- **À faire**
1: Traduisez en anglais cette phrase de l’extrait de la page : « Parmi les dix articles, six concernaient le Maghreb et le Moyen-Orient. »
2: Modifiez les lignes des données, de celle qui contient « genus: Buteo » jusqu’à celle qui contient « genus: Mahonia » incluse. Remplacez « common name » par « nom vernaculaire », laissez tout le reste inchangé et ne redonnez que ces lignes.

Sarah Barrières, Abir Kréfa, Saba Le Renard (dir.), Le genre en révolution. Maghreb et Moyen-Orient, 2010-2020

Texte intégral
- 1 Abir Kréfa, Sarah Barrières (dir.), « Genre et crises politiques : apports analytiques et possibles (...)
1En 2019, un numéro d’Ethnologie française dirigé par deux des codirecteur·ices de l’ouvrage proposait un programme théorique liant sociologie du genre et sociologie des crises1. Parmi les dix articles, six concernaient le Maghreb et le Moyen-Orient. Le genre en révolution en constitue un parallèle analytique qui resserre la focale sur un espace et une temporalité : les événements qualifiés de printemps arabes depuis 2010. L’introduction rappelle la dimension gender-blind des travaux classiques sur les crises politiques (Michel Dobry, Charles Tilly, Haïm Burstin). Elle en recontextualise les raisons historiques et détaille ce qui continue à faire obstacle à une telle problématisation, en particulier pour le Maghreb et le Moyen-Orient. Les stéréotypes qui présentent les femmes arabes comme exclues, plus qu’ailleurs, de l’engagement politique expliquent pourquoi un certain nombre de recherches réduisent encore aujourd’hui l’analyse du genre en révolution à une mise en lumière de femmes militantes. L’ouvrage a une ambition plus large puisqu’il conçoit le genre comme l’ensemble des processus de différenciation et de hiérarchisation entre les hommes et les femmes et ne se satisfait pas de montrer que les femmes, elles aussi, participent. À partir de cette définition, les auteur·ices défendent l’utilisation du genre comme catégorie d’analyse des différentes étapes du processus révolutionnaire comme son déclenchement et sa répression, mais aussi sa dynamique propre et ses effets à long terme. Chacune des onze contributions étant centrée sur un ou deux cas géographiques et abordant simultanément ces différents points, la structure de l’ouvrage est avant tout chronologique. Aux huit textes de chercheur·es s’ajoutent trois textes écrits par des militantes.
- 2 Sur la notion de protagonisme, voir Quentin Deluermoz, Boris Gobille (dir.), « Protagonisme et cris (...)
- 3 Sur le concept de « travail émotionnel », voir Arlie Russell Hochschild, Le prix des sentiments. Au (...)
- 4 Le principe du concept de « désectorisation » est que les crises émergent à la faveur de la mobilis (...)
2Un premier groupe de chapitres porte sur les crises qui, au Yémen, en Syrie et au Bahreïn, ont éclaté en 2010-2011 et qui ont abouti à conflits armés. Mélodie Breton-Grangeat, dans son étude sur le cas du Yémen, adapte le concept de « désobjectivation des rapports sociaux » de Michel Dobry aux rapports de genre grâce à celui de « défatalisation de l’ordre sexué ». En effet, parce que les rapports de genre s’immiscent dans l’intime, ils ne répondent pas au critère d’impersonnalité qui définit l’objectivation des rapports sociaux en conjoncture ordinaire. En revanche, la révolution yéménite conduit bien à dénaturaliser certaines normes de genre qui allaient auparavant de soi. La chercheuse questionne les modalités d’un protagonisme des femmes de classes populaires, qui s’exprime sous une forme plus discrète que les interventions directes dans la vie publique des hommes décrites par Haïm Burstin2. Ce protagonisme passe notamment par le « travail émotionnel3 » de soutien aux proches. Les proches peuvent cependant jouer un rôle central dans le processus de re-sectorisation4 des révolutions. Maria Alabdeh et Joseph Daher montrent ainsi comment en Syrie la répression du régime de Damas et des organisations islamiques s’appuie sur la mise à l’écart des prisonnières par leurs familles, amis et voisins. Alors que la prison constitue parfois un certificat de respectabilité pour les hommes, pour les femmes, elle est considérée comme une rupture de l’exclusivité familiale sur leur corps et comme une honte collective.

- **Extrait des données**
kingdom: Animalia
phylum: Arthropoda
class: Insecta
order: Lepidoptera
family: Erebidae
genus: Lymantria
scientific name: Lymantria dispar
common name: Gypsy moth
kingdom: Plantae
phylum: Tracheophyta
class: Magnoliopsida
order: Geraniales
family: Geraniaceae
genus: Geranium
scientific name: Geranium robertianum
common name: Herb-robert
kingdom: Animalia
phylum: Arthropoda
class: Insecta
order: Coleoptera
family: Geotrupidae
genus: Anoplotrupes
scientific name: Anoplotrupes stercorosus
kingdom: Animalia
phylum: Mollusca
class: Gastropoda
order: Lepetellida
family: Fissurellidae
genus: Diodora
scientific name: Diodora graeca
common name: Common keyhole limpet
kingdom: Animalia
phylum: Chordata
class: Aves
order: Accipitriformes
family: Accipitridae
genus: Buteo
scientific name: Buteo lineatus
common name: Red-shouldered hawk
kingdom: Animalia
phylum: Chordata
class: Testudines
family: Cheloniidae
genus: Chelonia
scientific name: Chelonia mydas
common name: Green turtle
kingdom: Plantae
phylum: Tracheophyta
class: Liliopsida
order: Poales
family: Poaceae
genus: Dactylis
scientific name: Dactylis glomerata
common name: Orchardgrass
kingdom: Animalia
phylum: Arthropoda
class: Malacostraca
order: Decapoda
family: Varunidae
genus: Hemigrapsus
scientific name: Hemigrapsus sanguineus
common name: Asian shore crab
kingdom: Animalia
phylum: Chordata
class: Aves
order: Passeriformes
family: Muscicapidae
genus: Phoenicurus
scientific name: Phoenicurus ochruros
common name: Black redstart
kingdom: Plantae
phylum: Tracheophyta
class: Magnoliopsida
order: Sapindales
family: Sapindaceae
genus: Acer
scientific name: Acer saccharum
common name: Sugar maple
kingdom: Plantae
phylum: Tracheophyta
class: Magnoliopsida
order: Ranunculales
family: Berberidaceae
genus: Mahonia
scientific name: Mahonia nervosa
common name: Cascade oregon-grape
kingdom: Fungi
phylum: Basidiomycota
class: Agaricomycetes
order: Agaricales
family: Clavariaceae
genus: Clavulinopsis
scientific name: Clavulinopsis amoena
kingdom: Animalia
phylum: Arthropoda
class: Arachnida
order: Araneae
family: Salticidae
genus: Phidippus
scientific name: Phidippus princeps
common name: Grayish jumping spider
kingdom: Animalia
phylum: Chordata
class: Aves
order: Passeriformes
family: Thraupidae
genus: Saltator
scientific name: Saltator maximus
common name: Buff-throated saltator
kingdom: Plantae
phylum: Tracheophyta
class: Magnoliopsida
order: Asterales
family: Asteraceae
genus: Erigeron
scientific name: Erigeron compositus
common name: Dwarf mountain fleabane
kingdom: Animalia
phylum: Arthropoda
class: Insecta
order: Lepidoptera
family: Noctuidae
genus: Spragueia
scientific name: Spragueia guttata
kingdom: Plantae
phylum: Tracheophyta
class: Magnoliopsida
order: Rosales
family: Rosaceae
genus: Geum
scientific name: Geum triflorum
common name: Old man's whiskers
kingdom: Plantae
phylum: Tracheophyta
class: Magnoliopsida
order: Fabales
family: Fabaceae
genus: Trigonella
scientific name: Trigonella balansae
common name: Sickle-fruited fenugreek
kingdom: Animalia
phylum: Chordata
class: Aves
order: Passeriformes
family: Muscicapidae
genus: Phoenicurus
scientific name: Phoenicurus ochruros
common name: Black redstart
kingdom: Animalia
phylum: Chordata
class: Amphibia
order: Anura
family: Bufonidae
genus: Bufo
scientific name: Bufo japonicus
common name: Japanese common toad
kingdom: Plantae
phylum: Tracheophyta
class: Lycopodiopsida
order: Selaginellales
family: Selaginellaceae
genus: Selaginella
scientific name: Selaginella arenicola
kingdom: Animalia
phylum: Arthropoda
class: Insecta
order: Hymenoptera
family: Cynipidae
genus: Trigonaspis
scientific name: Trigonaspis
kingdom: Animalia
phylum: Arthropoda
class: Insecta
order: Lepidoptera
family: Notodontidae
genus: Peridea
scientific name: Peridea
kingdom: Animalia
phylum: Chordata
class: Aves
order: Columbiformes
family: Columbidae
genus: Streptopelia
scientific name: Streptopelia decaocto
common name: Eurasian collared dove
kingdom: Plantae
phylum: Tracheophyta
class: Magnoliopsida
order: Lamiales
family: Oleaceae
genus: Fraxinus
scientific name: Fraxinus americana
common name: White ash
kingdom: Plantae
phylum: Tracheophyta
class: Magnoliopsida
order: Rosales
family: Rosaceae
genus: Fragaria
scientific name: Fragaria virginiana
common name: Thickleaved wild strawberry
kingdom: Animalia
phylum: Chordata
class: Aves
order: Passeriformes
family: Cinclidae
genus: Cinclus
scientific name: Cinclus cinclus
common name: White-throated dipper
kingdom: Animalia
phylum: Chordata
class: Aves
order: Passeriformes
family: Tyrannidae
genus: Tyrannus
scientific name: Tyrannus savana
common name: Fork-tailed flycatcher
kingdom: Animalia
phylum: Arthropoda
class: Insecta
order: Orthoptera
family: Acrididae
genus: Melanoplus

- **Corrigés**
1: Of the ten articles, six concerned the Maghreb and the Middle East.

2:
genus: Buteo
scientific name: Buteo lineatus
nom vernaculaire: Red-shouldered hawk
kingdom: Animalia
phylum: Chordata
class: Testudines
family: Cheloniidae
genus: Chelonia
scientific name: Chelonia mydas
nom vernaculaire: Green turtle
kingdom: Plantae
phylum: Tracheophyta
class: Liliopsida
order: Poales
family: Poaceae
genus: Dactylis
scientific name: Dactylis glomerata
nom vernaculaire: Orchardgrass
kingdom: Animalia
phylum: Arthropoda
class: Malacostraca
order: Decapoda
family: Varunidae
genus: Hemigrapsus
scientific name: Hemigrapsus sanguineus
nom vernaculaire: Asian shore crab
kingdom: Animalia
phylum: Chordata
class: Aves
order: Passeriformes
family: Muscicapidae
genus: Phoenicurus
scientific name: Phoenicurus ochruros
nom vernaculaire: Black redstart
kingdom: Plantae
phylum: Tracheophyta
class: Magnoliopsida
order: Sapindales
family: Sapindaceae
genus: Acer
scientific name: Acer saccharum
nom vernaculaire: Sugar maple
kingdom: Plantae
phylum: Tracheophyta
class: Magnoliopsida
order: Ranunculales
family: Berberidaceae
genus: Mahonia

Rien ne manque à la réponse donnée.